Australian Post Office Opens Mail Forwarding Warehouse In the USA
Zanadou writes Australians are well used to paying what's called an "Australian Tax": high(er) prices for international products and services simply because they are are being accessed from an Australian IP address and/or being delivered to an Australian mail address. But Australia Post, Australia's national mail service, might have a solution: last week they opened a new warehouse/delivery depot in Oregon, U.S., allowing Australians to use a U.S.-based delivery address for mail items, which can then forwarded onwards to Australia.
However, this service, called "Shopmate", comes at a cost.
However, this service, called "Shopmate", comes at a cost.
New Zealand has a similar service. It's been running for a couple of years or so.
It is called Youshop https://www.nzpost.co.nz/tools...
The USA warehouse opens the parcel and repackages it if they can. This saves volume and for Amazon packages this might be a 50% volume saving. All of the packages are then bundled together and shipped to New Zealand for final distribution.
For the user there may or not be a mail cost saving. You pay for shipping to a US address and then for shipping from there to Australia. The service is extremely useful where the seller won't ship to a foreign address but will ship to a US one.
Photoshop, MS Office etc., are 40% more expensive in Australasia. It comes from historical justifications because they needed to put products on board to get them there, not as many customers as the US, etc, and they're trying to maintain the markup premiums despite digital delivery. If you come from an Australasian IP then you'll pay a premium
For a variety of reasons.
The most obvious ones are Australian distributors with exclusivity deals - for some products like Adobe and Microsoft software, this is the primary reason why it costs more.
Others include legal requirements - taxes, duties, support, warranties and other things, some of which only apply in Australia. So an Australian using this service might lose out on that or may find they need to ship the product back to the US because the Australian depot refuses to service it for not being purchased in Australia.
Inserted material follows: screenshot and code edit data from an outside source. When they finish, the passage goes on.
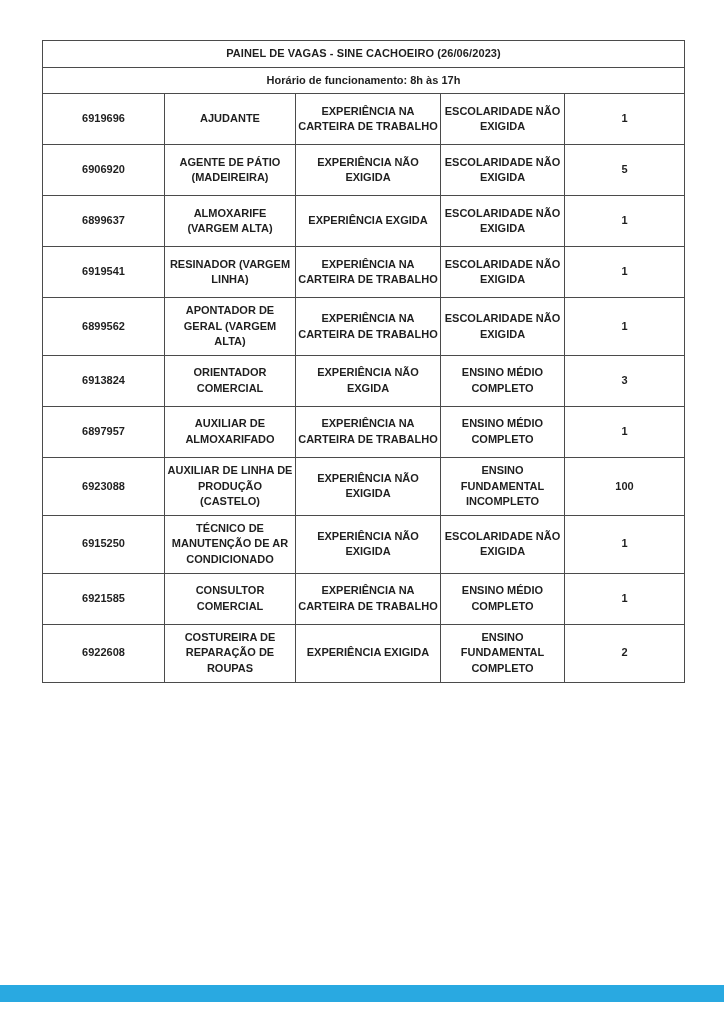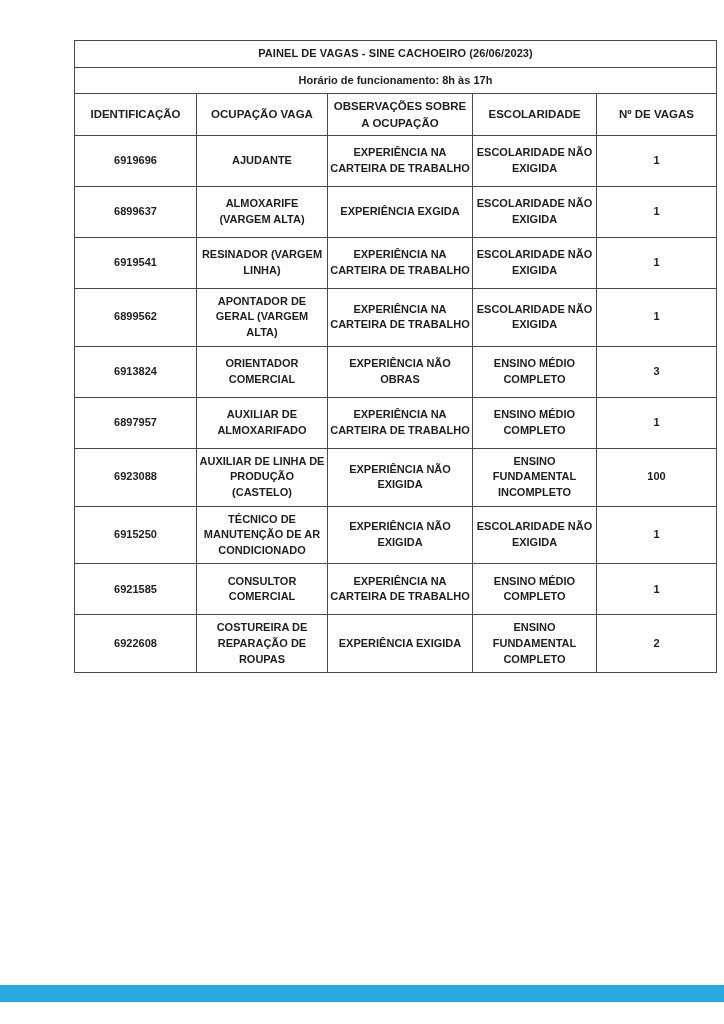--- a/index.html
+++ b/index.html
@@ -22,7 +22,6 @@
     border-collapse: collapse;
     table-layout: fixed;
     color: var(--text, #1f1f1f);
-    margin-left: 32px;
   }
   table.vagas td, table.vagas th {
     border: 1.6px solid var(--border, #4b4b4b);

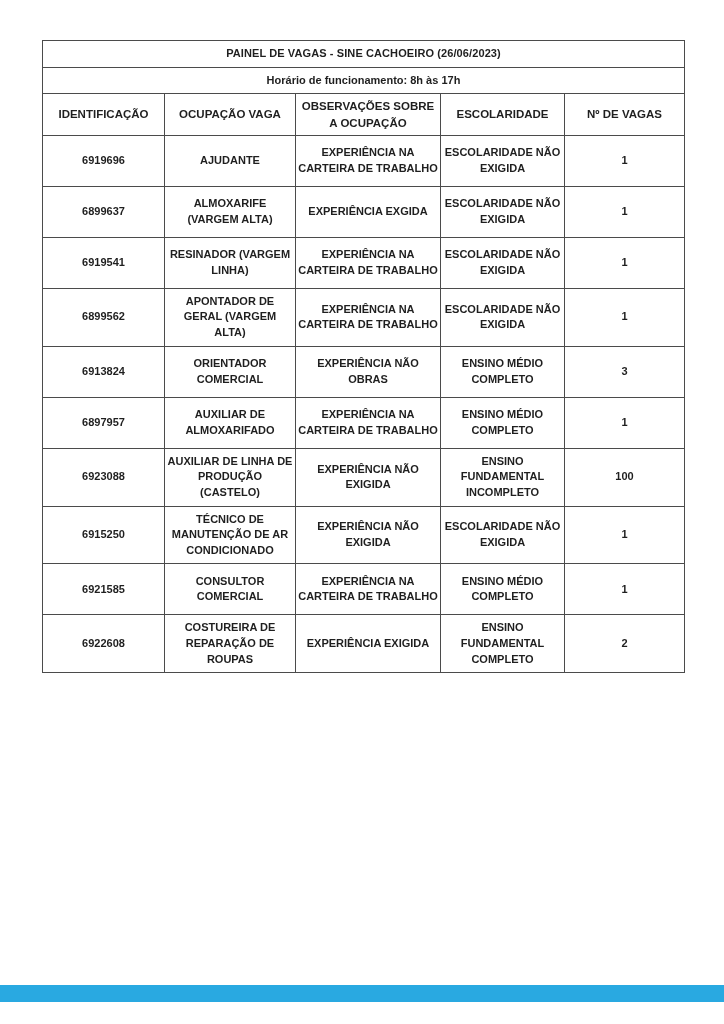--- a/index.html
+++ b/index.html
@@ -75,13 +75,6 @@
       </tr>
       <tr>
         <td colspan="5" class="subtitle">Horário de funcionamento: 8h às 17h</td>
-      </tr>
-      <tr class="head">
-        <th>IDENTIFICAÇÃO</th>
-        <th>OCUPAÇÃO VAGA</th>
-        <th>OBSERVAÇÕES SOBRE A OCUPAÇÃO</th>
-        <th>ESCOLARIDADE</th>
-        <th>Nº DE VAGAS</th>
       </tr>
     </thead>
     <tbody id="rows">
Or maybe Australia forces a product to be warrantied for 2 years or more, while the US version is 90 days to a year, and stuff like that usually gets factored into the price. So some Australians might get confused when the product they buy only has a 1 year warranty because it was purchased through this service rather than through the Australian distributor (where it has 2 years). Apple products come to mind for this - if you buy it in Europe, you get the 2-3 years EU law provides (and pay for it), whereas if you bought it in the US, you get standard 1 year.